Толпа помаленьку принялась расходиться.
– Они не любят испанцев… – заметил как бы между прочим Карл Барба. – Этим надо воспользоваться, пока они не разошлись. Фриц! – окликнул он. А?
– Хватай барабан и лупи что есть мочи.
– Да я не умею!
– Что тут уметь! Просто стучи, чтоб на тебя обратили внимание. А я сейчас…
И он нырнул в сундук.
Фриц пожал плечами, но спорить не стал, вместо этого послушно утвердил высокий барабан на бочке к принялся размеренно стучать, пока собравшаяся публика вновь не обратила взоры на кукольный балаган.
На сцену упала борода, а следом сверху показалась выпученная рожа господина Барбы. В одной руке он держал нечто длинное, мохнатое, из другой торчали руки-ноги каких-то кукол.
– Почтеннейшая публика! – провозгласил он, обнажив в улыбке широкий ряд зубов, словно у него была четверть луны в голове. – Не спешите убегать, спешите видеть! Я вам расскажу историю, которая всем понравится, а если и кого обидит – дураку не привыкать, а умный сам с обидой справится!

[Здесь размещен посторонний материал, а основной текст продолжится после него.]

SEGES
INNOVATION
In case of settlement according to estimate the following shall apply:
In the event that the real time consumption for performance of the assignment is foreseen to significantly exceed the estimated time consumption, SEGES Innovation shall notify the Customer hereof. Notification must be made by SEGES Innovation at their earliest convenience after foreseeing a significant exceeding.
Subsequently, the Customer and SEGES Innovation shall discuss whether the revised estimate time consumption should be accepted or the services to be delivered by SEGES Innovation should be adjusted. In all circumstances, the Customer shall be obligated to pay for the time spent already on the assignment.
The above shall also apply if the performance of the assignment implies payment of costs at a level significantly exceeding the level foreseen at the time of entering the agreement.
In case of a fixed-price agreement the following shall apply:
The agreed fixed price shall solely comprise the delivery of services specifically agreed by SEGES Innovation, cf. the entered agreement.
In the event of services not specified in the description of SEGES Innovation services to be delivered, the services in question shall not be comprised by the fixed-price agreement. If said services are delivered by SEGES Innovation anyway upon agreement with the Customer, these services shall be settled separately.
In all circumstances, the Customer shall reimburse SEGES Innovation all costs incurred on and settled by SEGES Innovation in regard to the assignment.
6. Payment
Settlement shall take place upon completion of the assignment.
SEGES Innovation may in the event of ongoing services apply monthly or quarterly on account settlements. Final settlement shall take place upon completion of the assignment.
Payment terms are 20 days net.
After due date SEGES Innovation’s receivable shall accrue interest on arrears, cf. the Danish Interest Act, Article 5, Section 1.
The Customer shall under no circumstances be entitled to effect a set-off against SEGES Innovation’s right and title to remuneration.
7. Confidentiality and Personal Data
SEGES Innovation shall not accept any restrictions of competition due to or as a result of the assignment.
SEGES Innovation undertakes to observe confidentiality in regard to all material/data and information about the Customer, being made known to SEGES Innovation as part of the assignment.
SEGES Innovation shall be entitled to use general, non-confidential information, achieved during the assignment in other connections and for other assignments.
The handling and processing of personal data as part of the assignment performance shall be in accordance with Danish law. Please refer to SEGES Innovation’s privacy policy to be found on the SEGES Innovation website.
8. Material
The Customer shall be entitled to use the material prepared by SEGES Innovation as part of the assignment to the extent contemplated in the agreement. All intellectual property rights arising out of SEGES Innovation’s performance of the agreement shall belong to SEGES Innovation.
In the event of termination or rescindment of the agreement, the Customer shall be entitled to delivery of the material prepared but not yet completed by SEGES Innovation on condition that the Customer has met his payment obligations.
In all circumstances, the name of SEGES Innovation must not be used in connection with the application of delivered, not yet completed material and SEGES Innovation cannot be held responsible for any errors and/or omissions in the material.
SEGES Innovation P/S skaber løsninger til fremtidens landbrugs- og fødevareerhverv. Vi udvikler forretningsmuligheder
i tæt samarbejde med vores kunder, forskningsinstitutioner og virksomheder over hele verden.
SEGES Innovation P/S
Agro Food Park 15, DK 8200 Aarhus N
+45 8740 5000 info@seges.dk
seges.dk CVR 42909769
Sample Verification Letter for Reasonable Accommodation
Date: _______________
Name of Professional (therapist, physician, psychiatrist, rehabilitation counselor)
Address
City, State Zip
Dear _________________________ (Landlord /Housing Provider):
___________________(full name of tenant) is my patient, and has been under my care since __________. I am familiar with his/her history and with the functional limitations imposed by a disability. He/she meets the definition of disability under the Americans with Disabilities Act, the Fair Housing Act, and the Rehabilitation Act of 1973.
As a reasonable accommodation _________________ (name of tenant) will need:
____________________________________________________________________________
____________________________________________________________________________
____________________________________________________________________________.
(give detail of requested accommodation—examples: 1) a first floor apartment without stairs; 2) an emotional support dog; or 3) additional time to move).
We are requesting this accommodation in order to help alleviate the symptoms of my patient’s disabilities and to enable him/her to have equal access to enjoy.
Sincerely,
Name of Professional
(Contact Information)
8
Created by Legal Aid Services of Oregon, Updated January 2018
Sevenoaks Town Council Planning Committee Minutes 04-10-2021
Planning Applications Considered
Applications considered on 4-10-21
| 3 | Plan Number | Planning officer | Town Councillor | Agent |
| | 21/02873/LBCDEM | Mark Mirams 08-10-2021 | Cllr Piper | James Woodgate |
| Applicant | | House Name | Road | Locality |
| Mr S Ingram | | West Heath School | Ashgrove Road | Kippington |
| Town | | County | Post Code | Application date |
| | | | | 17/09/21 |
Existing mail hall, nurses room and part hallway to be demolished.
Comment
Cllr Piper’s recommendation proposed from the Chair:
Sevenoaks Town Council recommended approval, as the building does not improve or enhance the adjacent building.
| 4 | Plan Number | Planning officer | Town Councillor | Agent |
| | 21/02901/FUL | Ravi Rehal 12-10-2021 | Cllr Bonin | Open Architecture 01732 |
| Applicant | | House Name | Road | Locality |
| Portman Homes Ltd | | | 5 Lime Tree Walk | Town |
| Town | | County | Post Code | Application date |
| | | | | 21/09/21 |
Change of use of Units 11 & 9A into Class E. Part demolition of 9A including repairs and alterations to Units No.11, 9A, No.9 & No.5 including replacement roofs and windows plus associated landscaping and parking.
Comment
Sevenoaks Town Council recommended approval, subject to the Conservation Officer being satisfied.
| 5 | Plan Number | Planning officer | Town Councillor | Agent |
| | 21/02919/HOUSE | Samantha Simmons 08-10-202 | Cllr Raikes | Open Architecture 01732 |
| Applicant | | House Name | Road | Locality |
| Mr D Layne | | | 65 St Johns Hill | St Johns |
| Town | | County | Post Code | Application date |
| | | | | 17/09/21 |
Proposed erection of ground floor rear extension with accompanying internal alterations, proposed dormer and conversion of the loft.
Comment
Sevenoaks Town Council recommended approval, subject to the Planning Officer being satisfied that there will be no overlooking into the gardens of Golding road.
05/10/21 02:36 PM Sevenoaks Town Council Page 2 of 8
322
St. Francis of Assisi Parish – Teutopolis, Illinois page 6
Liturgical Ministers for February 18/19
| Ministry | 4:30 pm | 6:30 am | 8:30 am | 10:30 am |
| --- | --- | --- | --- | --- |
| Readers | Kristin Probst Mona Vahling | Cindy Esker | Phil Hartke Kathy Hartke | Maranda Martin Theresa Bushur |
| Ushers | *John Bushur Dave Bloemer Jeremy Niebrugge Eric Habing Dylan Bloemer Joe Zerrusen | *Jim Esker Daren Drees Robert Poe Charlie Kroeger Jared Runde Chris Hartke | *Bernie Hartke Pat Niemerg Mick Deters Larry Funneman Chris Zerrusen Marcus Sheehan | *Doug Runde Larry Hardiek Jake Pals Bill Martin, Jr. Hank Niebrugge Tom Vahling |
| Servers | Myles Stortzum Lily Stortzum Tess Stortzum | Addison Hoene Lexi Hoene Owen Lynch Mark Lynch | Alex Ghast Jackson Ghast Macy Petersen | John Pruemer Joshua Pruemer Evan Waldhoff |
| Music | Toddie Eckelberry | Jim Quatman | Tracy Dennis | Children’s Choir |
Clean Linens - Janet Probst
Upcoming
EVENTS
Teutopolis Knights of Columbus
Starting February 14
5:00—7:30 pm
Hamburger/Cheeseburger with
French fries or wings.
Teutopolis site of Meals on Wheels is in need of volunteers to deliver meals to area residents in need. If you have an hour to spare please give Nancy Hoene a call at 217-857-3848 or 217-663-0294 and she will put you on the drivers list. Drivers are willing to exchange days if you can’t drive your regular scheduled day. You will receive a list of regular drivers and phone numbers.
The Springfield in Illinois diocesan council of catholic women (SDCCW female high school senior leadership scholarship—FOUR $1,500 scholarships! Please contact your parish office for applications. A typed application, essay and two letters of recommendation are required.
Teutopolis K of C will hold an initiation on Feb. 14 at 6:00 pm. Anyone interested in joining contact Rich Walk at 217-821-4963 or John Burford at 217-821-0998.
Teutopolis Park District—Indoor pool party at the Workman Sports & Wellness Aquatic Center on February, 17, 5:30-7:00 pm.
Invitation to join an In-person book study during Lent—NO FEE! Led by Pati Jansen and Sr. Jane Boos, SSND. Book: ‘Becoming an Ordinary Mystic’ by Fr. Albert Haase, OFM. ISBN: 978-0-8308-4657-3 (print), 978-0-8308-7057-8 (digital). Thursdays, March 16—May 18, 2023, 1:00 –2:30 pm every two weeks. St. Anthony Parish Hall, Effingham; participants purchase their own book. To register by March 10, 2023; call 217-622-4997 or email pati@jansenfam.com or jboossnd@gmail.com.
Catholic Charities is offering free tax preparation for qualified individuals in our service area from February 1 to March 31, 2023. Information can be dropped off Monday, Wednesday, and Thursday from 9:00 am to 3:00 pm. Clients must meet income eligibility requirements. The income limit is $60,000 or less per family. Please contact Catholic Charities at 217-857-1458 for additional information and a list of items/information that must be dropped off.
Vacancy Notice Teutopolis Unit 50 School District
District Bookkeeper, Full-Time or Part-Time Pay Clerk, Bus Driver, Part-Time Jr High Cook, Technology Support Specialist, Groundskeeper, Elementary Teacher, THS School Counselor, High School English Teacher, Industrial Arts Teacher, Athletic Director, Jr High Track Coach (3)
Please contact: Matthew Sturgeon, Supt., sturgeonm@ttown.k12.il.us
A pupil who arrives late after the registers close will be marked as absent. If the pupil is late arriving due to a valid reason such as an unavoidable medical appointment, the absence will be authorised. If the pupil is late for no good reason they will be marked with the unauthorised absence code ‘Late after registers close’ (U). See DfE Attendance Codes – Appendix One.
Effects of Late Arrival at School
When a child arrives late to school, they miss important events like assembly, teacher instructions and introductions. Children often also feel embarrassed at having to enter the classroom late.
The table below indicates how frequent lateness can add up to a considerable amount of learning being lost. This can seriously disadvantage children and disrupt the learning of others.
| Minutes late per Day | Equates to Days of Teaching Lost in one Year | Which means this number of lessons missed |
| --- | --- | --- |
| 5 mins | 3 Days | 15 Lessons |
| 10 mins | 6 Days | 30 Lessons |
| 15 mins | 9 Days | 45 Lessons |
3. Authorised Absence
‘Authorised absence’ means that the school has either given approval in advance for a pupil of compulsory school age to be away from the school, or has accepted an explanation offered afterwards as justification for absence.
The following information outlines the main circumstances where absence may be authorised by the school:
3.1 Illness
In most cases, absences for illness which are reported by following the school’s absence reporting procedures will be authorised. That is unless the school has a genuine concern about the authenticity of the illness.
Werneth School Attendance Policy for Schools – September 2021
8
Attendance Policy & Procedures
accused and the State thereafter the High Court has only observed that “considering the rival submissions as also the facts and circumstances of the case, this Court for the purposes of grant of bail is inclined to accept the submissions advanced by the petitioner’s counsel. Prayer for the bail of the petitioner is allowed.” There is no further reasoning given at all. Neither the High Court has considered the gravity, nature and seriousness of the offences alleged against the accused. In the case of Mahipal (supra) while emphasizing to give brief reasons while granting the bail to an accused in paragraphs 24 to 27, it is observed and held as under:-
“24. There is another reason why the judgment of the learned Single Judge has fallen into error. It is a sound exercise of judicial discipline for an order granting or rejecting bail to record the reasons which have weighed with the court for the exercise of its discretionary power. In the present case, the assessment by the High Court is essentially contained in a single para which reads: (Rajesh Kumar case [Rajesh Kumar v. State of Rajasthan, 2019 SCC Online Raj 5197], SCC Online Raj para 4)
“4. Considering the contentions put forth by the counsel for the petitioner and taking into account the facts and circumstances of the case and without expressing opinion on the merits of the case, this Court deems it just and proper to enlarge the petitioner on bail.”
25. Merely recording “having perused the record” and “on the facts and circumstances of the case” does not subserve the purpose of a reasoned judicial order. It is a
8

Народ стал стягиваться к ларьку, Барба откашлялся и продолжил:
– Сие сказание моё гишпанское, игристое, как шампанское, не сиротское и не панское, а донкихотское и санчо-панское. Вот на почин и есть зачин и для женщин и для мужчин, и все чин чином, а теперь за зачином начинаю свой сказ грешный аз!
На сцене показались чуть ли не сразу все куклы, что были в сундуке, – Фриц сбоку видел, что хозяин подвязал их к одной доске и теперь просто водил доской туда-сюда.
– Во граде Мадриде груда народу всякого роду, всякой твари по паре, разные люди и в разном ладе, вредные дяди и бледные леди.
У Мадридских у ворот
Правят девки хоровод.
Кровь у девушек горит,
И орут на весь Мадрид,
Во саду ли, в огороде
Песни в чьём-то переводе!
Карл-баас, не иначе, был волшебник; куклы двигались, встречались и раскланивались, и в самом деле напоминая внешностью надутых господ испанцев, так кичащихся своею кровью, родословной и военными заслугами. Ни одна не стояла на месте. Борода служила частью декораций. В толпе захихикали.
Тем временем, пока бородач говорил, на сцену опустилась ещё одна кукла, изображавшая учёного Тарталью, – Карл-баас подвязал ему шнурком университетский балахон, сделав его похожим на сутану, а края четырёхугольной шапочки-менторки загнул так, чтобы та напоминала кардинальскую.
– И состоял там в поповском кадре поп-гололоб, по-их-нему падре, по имени Педро, умом немудрый, душою нещедрый, выдра выдрой, лахудра лахудрой!
Смешки в толпе переходили уже в откровенный хохот. Люди улюлюкали, свистели и показывали пальцем. Барба оказался прав: испанцев в Брюгге не любил никто. А бородач, вдохновлённый успехом, уже водил по сцене новую куклу, ранее, наверное, лежавшую на самом дне сундука, – Фриц её никогда не видел. Это оказалась собака, мохнатая, запылившаяся, но вполне узнаваемая.
– И был у него пёс-такса, нос – вакса, по-гишпански Эль-Кано. Вставал он рано, пил из фонтана, а есть не ел, не потому, что говел, а потому, что тот падре Педро, зануд-ре-паскудре, был жадная гадина, неладная жадина, сам-то ел, а для Эль-Кано жалел…
Мохнатый чёрный пёс под эти комментарии совершал описываемые действия, вплоть до задирания ножки на угловой столбик, «падре Педро» то крутился в танце в обнимку со связкой колбас, то хлебал из бутылки, то гонялся за собакой с дубиной. Бородач продолжал:
– Сидел падре в Мадриде. Глядел на корриду, ржал песню о Сиде, жрал олья-подриде, пил вино из бокала, сосал сладкое – сало, и всё ему мало, проел сыр до дыр, испачкал поповский мундир.